This is a blog about music, so there’s no reason to exclude Bach, and perhaps the most intriguing chord ever devised — at least until the Beatles closed “A Day in the Life” with 10 hands on four keyboards more than two centuries later. It comes at the very end of his St Matthew Passion, written in 1727 and performed on three Good Fridays during the composer’s lifetime. The massive work then lay fallow for 85 years until, in 1829, Felix Mendelssohn, aged 20, conducted it in Berlin. After that it became a standard work in the repertoire of choirs and orchestras, a piece meant to accompany and intensify the reflection of Christians at the beginning of the Easter weekend.

I’ve been listening to Otto Klemperer’s 1961 recording with the Philharmonia Orchestra and Choir, and an all-star group of soloists including Dietrich Fischer-Dieskau, Peter Pears and Elizabeth Schwarzkopf. As was the fashion in those days, Klemperer takes it slowly, emphasising the breadth of the choral melodies, filling the space (and three CDs) with the sound of a large vocal group and an orchestra using modern instruments. Today’s interpreters favour period instruments, a smaller choir and a brisker tempo, sometimes knocking a whole hour off Klemperer’s three hours and 45 minutes. I’m with Otto on this one.

Listening to one CD per day on Thursday, Friday and Saturday mornings, I found myself constantly looking forward to the closing seconds of the climactic chorale, “Wir setzen uns mit Tränen nieder (We sit down with tears)”, in which that extraordinary chord makes its appearance. It’s a C minor 7th — a C, an E flat and a G, with the addition of a B**. It’s with the B — played (I think — I don’t have a score) by one of the three oboes*** — that Bach inserts a dissonance made more enigmatic by its designation as an apoggiatura: a grace-note sliding up a semitone to the next C, delaying the sense of resolution.

The chord has already been played, so unemphatically that you might almost take it for a mistake, three times throughout the eight minutes of this finale to the oratorio; on each occasion it concludes a passage, and the effect grows increasingly unsettling. Its reiteration as the closing chord of the piece carries more emphasis, the grace-note this time held long enough to remove all ambiguity. The dissonance, not the resolution, is what hangs in our minds. The inventor of western harmony wants to disturb us as the Easter story unfolds, and he succeeds.

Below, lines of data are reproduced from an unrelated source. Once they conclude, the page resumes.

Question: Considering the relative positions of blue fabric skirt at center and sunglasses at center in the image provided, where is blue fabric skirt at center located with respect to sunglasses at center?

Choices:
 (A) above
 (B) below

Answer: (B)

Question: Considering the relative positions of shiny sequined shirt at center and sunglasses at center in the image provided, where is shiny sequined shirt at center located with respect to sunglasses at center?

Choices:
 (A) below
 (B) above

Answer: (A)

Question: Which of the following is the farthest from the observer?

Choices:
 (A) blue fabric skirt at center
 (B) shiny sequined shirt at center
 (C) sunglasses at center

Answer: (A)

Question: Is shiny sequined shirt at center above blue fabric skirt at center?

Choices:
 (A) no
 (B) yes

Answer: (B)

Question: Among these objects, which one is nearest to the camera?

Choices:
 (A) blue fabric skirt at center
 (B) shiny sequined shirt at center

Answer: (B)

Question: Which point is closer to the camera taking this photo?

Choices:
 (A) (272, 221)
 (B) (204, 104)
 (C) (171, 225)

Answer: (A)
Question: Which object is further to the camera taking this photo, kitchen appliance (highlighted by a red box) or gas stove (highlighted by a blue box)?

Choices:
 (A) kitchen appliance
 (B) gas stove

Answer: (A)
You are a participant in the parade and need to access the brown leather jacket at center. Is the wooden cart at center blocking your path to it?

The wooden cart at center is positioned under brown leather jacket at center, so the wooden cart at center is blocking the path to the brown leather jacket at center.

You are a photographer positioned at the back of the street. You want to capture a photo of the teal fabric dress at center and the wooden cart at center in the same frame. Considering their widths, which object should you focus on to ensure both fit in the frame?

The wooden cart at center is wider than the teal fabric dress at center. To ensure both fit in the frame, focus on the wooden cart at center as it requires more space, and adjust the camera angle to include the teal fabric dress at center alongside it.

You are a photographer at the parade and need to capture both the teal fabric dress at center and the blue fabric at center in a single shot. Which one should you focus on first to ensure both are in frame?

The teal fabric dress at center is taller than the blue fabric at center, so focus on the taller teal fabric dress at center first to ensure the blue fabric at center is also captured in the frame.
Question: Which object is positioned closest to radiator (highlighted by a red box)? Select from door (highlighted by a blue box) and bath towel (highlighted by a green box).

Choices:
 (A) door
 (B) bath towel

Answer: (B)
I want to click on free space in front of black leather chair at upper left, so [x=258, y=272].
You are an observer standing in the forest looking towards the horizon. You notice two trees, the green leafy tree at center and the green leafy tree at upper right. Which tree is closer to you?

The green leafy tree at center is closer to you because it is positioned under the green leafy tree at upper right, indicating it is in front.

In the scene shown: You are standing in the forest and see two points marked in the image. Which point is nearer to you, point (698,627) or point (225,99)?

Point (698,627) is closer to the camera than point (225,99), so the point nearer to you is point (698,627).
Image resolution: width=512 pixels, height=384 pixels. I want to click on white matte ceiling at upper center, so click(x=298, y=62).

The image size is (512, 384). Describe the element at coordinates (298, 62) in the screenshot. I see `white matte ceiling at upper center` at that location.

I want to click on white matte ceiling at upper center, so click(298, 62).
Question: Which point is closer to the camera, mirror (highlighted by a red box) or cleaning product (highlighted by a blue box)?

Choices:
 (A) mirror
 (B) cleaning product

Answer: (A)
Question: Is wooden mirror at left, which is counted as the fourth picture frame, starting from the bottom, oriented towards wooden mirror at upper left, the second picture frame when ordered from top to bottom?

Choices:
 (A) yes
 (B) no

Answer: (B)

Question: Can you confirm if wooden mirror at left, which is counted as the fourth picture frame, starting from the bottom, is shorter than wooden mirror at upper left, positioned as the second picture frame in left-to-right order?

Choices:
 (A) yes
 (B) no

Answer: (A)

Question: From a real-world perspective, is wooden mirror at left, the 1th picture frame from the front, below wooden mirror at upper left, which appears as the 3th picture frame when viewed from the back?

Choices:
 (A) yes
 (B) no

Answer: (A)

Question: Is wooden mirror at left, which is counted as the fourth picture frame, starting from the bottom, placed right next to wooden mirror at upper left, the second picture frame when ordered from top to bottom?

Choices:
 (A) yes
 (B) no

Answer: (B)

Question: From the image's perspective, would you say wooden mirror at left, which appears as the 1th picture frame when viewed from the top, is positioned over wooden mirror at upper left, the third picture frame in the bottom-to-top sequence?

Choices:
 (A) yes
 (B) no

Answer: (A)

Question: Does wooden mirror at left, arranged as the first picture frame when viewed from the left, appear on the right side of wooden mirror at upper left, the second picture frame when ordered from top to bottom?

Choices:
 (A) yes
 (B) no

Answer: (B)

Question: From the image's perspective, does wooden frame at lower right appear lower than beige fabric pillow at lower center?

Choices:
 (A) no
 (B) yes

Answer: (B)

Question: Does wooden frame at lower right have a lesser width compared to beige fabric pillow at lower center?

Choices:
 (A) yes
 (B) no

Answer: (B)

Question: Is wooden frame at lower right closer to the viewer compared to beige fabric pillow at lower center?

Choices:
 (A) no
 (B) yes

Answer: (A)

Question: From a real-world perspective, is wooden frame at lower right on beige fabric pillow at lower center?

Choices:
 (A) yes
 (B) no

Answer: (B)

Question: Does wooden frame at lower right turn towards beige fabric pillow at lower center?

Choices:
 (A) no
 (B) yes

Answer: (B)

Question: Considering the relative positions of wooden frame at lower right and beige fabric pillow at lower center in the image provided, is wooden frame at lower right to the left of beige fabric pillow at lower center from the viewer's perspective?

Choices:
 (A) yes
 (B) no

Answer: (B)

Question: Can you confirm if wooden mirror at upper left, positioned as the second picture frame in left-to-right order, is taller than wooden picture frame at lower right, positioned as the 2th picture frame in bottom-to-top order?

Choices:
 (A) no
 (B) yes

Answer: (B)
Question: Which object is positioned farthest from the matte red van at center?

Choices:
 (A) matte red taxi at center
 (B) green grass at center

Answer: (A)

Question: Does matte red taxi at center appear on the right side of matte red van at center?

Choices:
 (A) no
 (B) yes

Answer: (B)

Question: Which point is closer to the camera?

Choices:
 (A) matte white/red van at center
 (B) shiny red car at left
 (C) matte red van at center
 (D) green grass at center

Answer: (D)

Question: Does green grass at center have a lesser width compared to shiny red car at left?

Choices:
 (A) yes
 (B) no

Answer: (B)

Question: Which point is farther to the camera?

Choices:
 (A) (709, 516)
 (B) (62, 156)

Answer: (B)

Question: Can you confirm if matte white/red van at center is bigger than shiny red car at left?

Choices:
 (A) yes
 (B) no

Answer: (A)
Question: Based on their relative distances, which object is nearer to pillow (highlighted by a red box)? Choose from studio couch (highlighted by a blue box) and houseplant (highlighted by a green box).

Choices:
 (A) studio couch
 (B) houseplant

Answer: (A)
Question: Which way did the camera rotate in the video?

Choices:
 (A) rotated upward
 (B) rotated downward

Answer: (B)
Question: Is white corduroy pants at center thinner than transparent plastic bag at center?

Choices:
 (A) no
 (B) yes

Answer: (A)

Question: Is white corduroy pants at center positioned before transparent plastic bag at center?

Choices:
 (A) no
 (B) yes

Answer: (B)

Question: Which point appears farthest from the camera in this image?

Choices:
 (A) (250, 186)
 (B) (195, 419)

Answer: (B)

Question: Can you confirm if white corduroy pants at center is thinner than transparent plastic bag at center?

* A remastered version of Klemperer’s 1961 recording of St Matthew Passion is on the Regis label.

** I really shouldn’t have attempted this piece without a score and a keyboard to hand. My old friend Peter Brown points out that the grace-note is not a B-flat, as I suggested, but a B natural. Sorry to have misled anyone, not least myself.

*** My cousin Penny, who knows a thousand times more about these things than I do, checked the score: it’s played by a pair of flutes in each of the two orchestras.